A new version of the Global Master Repurchase Agreement, the 2011 GMRA, was published by ICMA on Friday 13 May.
The 2011 GMRA contains refreshed and improved termination and close-out netting provisions, reflecting experiences from the market events of 2008 in particular. The margining provisions have also been overhauled, addressing some anomalies contained in previous versions of the GMRA.
There are some new issues that you will need to consider before starting to use the 2011 GMRA. These are:
- Margining: The 2011 GMRA allows you to apply a haircut to Equivalent Securities when calculating Transaction Exposure instead of applying a Margin Ratio to the Repurchase Price. The new definition of Transaction Exposure requires you and your counterparty to specify whether Method A (Margin Ratio) or Method B (Haircuts) will apply - this can be done either in Annex I or at a trade level in the relevant Confirmation. If you choose Method B, you will need to ensure your systems - and, where applicable, your triparty agents - can calculate Transaction Exposure in this way.
- Margin Securities: The 2011 GMRA removes a long-standing oddity by permitting a Margin Percentage (i.e. a haircut) to apply to Margin Securities. The 2011 GMRA simply states that the haircuts will be "as agreed by the parties", so you will need to decide whether these should be agreed in Annex I or at the time the Margin Securities are transferred. If you do adopt haircuts for Margin Securities, you will need to ensure your systems can accommodate these.
- Return of Margin Securities: The 2011 GMRA allows a party, if it is unable to return Equivalent Margin Securities due to illiquidity or problems with the relevant clearing system, to pay a "Cash Equivalent Amount" to the other party instead of making a return. If it is important to you that Margin Securities are redelivered to you, you might consider switching off this provision.
- Notices: The 2011 GMRA allows all written communications and notices to be sent by e-mail - even default and termination notices. You may want to consider amending this so that notices under Paragraph 10 may only be served by hand, by post or fax.
- Automatic Early Termination: The 2011 GMRA changes the position where an Act of Insolvency occurs. Now, an Event of Default does not occur automatically following certain Acts of Insolvency affecting your counterparty unless you elect Automatic Early Termination to apply to your counterparty in Annex I. You will need to check the GMRA legal opinions to see for which jurisdictions / entities Automatic Early Termination is needed or recommended.
Other changes introduced by the 2011 GMRA include:
- Early Termination Date: Under the 2011 GMRA a non-Defaulting Party terminates the agreement by designating an Early Termination Date, which has to be on or within 20 days after the date of service of the termination notice (this now mirrors the position under the ISDA Master Agreement). Under the 2000 GMRA the termination always took effect on the date that such a Default Notice is served.

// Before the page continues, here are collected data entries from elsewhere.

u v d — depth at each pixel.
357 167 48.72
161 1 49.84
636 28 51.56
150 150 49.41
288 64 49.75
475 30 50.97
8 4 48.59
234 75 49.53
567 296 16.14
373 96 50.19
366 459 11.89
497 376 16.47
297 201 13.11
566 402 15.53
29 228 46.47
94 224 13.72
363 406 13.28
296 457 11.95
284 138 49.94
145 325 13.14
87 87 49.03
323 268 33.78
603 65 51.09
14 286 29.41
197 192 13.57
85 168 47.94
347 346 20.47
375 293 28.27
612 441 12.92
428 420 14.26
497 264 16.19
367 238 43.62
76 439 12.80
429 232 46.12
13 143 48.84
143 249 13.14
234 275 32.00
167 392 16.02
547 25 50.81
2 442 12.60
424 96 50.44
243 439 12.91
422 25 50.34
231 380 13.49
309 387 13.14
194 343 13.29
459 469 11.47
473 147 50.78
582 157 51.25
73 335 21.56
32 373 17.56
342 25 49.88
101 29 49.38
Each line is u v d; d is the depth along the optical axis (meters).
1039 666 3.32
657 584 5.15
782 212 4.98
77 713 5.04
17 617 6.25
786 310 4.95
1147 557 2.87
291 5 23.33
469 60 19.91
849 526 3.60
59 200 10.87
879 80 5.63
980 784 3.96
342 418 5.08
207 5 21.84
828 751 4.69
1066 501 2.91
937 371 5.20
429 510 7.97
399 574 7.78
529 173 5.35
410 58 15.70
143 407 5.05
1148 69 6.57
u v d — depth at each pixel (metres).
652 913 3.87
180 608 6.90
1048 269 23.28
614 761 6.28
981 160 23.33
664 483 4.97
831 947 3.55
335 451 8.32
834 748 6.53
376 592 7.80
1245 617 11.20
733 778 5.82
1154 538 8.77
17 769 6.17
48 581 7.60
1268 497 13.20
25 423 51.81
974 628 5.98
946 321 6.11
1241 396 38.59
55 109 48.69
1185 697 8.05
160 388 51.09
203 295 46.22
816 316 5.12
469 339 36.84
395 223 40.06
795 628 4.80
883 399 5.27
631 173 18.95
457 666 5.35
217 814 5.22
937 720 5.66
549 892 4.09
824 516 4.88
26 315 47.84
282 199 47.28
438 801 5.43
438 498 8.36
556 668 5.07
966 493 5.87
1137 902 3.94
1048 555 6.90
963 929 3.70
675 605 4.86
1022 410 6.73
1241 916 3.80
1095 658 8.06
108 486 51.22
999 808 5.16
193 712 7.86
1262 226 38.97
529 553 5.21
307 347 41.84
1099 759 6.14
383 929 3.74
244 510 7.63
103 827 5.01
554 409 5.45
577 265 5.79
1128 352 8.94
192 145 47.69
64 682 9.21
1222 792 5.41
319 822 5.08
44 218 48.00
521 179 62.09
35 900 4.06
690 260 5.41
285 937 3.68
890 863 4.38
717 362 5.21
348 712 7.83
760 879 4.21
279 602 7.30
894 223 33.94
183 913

- Act of Insolvency: The definition of Act of Insolvency has been expanded to include a secured party carrying out other enforcement measures in relation to all or substantially all the assets of a party (provided the relevant process is not dismissed within 15 days).
- Calculation Statement: Following early termination, as non-Defaulting Party you are required, as soon as reasonably practicable after you have carried out your calculations, to provide a statement to the Defaulting Party showing in reasonable detail your calculations and setting out the net amount payable.
- Set-Off: The 2011 GMRA contains a set-off provision, in the same form as contained in the 2010 GMSLA.
ICMA has also published a 2011 GMRA Protocol. If you adhere to this, any 1995 GMRAs or 2000 GMRAs you have in place with counterparties who also adhere will have their termination and close-out provisions amended to reflect the new provisions in the 2011 GMRA. However, if you are considering adhering to the 2011 GMRA Protocol, you should be aware that this will result in Automatic Early Termination not being applicable to all your adhering counterparties. This is obviously undesirable if you have counterparties in jurisdictions for which Automatic Early Termination is needed or recommended. If you do have any counterparties in these jurisdictions, you should consider whether it is better to amend your 1995 and 2000 GMRAs on a bilateral basis rather than risk the enforceability of close-out netting.
Alongside the 2011 GMRA, ICMA also released their annual updates to the close-out netting opinions for 62 jurisdictions, which now cover the 2011 GMRA as well as the 1995 GMRA and 2000 GMRA.